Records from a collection
□ □ □ □ □ □ □

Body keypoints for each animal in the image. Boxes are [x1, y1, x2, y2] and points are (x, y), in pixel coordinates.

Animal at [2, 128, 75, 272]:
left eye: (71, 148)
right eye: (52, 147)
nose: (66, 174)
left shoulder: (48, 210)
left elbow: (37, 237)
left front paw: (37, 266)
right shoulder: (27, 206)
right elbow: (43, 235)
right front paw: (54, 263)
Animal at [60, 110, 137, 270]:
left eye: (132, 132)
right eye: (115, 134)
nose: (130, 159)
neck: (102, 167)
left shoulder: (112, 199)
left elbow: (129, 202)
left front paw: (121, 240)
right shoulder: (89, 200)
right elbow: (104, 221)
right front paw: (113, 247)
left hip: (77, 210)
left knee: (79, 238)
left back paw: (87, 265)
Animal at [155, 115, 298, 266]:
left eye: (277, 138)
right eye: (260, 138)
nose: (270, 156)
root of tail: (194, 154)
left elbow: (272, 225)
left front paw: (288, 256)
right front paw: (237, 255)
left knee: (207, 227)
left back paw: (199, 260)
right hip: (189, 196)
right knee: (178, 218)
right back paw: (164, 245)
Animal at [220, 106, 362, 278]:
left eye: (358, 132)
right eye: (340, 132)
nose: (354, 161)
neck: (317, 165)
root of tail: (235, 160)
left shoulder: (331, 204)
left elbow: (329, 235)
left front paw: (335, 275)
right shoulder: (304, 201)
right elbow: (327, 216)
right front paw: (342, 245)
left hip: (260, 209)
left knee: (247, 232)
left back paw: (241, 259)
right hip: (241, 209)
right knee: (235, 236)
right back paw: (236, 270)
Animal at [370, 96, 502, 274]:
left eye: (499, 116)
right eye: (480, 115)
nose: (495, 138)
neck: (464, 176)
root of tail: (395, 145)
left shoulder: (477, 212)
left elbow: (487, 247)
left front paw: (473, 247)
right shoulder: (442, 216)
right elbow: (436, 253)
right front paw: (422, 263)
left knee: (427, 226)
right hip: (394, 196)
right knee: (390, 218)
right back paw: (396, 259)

□ □ □ □ □ □ □

Set down exactly the line that holds "nose: (66, 174)" and all lines after it to the end of the data.

▶ [Response below]
nose: (66, 174)
left shoulder: (48, 210)
left elbow: (37, 237)
left front paw: (37, 266)
right shoulder: (27, 206)
right elbow: (43, 235)
right front paw: (54, 263)
Animal at [60, 110, 137, 270]:
left eye: (132, 132)
right eye: (115, 134)
nose: (130, 159)
neck: (102, 167)
left shoulder: (112, 199)
left elbow: (129, 202)
left front paw: (121, 240)
right shoulder: (89, 200)
right elbow: (104, 221)
right front paw: (113, 247)
left hip: (77, 210)
left knee: (79, 238)
left back paw: (87, 265)
Animal at [155, 115, 298, 266]:
left eye: (277, 138)
right eye: (260, 138)
nose: (270, 156)
root of tail: (194, 154)
left elbow: (272, 225)
left front paw: (288, 256)
right front paw: (237, 255)
left knee: (207, 227)
left back paw: (199, 260)
right hip: (189, 196)
right knee: (178, 218)
right back paw: (164, 245)
Animal at [220, 106, 362, 278]:
left eye: (358, 132)
right eye: (340, 132)
nose: (354, 161)
neck: (317, 165)
root of tail: (235, 160)
left shoulder: (331, 204)
left elbow: (329, 235)
left front paw: (335, 275)
right shoulder: (304, 201)
right elbow: (327, 216)
right front paw: (342, 245)
left hip: (260, 209)
left knee: (247, 232)
left back paw: (241, 259)
right hip: (241, 209)
right knee: (235, 236)
right back paw: (236, 270)
Animal at [370, 96, 502, 274]:
left eye: (499, 116)
right eye: (480, 115)
nose: (495, 138)
neck: (464, 176)
root of tail: (395, 145)
left shoulder: (477, 212)
left elbow: (487, 247)
left front paw: (473, 247)
right shoulder: (442, 216)
right elbow: (436, 253)
right front paw: (422, 263)
left knee: (427, 226)
right hip: (394, 196)
right knee: (390, 218)
right back paw: (396, 259)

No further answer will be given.